Sometimes I choose names for their metaphoric effect—Rachel in Moloka’i had to have a Biblical name because Hawaiian law at that time decreed that all children have Christian names. In the Bible Rachel was Job’s wife, and since I knew the character was going to endure Job-like trials, I named her Rachel. And sometimes I choose them for personal reasons: Sister Mary Catherine Voorhees was named after some close friends of my parents, Ralph and Bertha Voorhies, who were a surrogate aunt and uncle to me, and Eddie in Palisades Park was named after my real uncle, Edgar Wittmer.

NAW- Tell us about your life. How did you end up becoming a writer?

Actually I can’t recall a time I didn’t want to be a writer. I was born in New Jersey in 1954.  My dad was a sheet metal operator for the Alcoa Company in Edgewater, my mom an apartment rentals manager, but under the byline H.E. Brennert my father also wrote nonfiction pieces for aviation magazines like Skyways and American Helicopter.  He was a good writer, with a clean, lucid style.The funny thing is, he’d stopped writing by the time I came along, so I had no awareness of him as a writer—yet that was what I wanted to be ever since I was ten years old and I banged out a synopsis of the animated special Dorothy’s Return to Oz, which I’d seen the night before,on my toy typewriter. Obviously I received a genetic gift for writing from my dad, and since he had been a writer neither he nor my mother ever discouraged me—never said, “Oh, you can’t make a living doing that”—and never failed to buy me whatever weird comic book or science fiction magazine I wanted to read.  I had great, supportive parents; a writer couldn’t have asked for better ones.  And when I began selling short stories in the 1970s, they were thrilled and proud.
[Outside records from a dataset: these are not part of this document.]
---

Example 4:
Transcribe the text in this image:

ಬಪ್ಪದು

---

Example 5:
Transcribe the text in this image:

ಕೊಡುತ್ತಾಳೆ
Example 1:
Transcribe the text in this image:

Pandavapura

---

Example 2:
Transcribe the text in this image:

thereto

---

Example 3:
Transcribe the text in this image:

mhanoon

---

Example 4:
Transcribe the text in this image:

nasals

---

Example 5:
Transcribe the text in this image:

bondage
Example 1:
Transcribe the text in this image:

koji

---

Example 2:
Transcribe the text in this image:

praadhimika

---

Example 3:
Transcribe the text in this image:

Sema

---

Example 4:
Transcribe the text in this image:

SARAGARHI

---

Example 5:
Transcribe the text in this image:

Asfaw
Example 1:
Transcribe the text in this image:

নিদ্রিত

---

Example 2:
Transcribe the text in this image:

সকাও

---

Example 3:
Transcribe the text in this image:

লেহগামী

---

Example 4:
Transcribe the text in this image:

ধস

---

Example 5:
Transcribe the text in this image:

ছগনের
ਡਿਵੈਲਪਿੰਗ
I moved to California in 1973, graduated with a B.A. in English from Cal State Long Beach, and attended UCLA Film School for three quarters until I sold my first television script.  I wrote for such series as L.A. Law, China Beach, Simon & Simon, and the 1980s revival of The Twilight Zone, as well as pilots, TV-movies, and screenplays.At the same time I wrote a handful of Twilight Zone-like fantasy novels, but Moloka’i was my first historical novel and its success turned my book career in a whole new direction.
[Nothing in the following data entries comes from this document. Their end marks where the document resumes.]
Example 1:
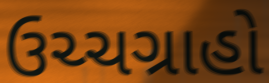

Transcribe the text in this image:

ઉચ્ચગ્રાહો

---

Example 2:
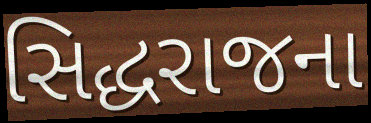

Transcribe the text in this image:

સિદ્ધરાજના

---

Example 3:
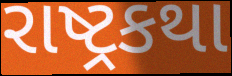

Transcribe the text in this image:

રાષ્ટ્રકથા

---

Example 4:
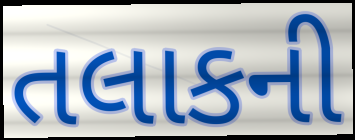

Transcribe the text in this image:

તલાકની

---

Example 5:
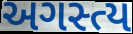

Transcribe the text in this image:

અગસ્ત્ય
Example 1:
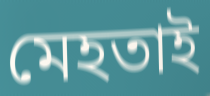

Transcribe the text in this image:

মেহতাই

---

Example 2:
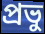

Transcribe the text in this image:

প্ৰভু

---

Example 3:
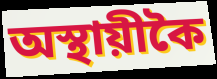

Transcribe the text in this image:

অস্থায়ীকৈ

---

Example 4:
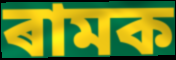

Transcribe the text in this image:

ৰামক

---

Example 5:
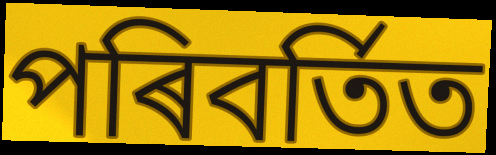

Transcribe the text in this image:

পৰিবৰ্তিত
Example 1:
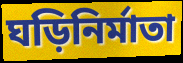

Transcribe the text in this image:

ঘড়িনির্মাতা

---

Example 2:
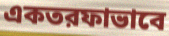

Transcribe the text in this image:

একতরফাভাবে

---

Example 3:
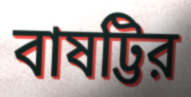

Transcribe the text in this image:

NAW- What are you reading right now?

Where the Mountains are Thieves by my friend David Marion Wilkinson, whose brilliant historical novel Not Between Brothers I had the privilege of adapting as a four-hour miniseries for NBC (which, alas, never got made; that frustration actually launched me into the book that would become Moloka’i).

NAW- What are your upcoming projects?

I’m making notes for a new historical novel while waiting to hear whether a film version of my fantasy novel Time and Chance will be “greenlit” for production, in which case I will shift into being a screenwriter again for a while.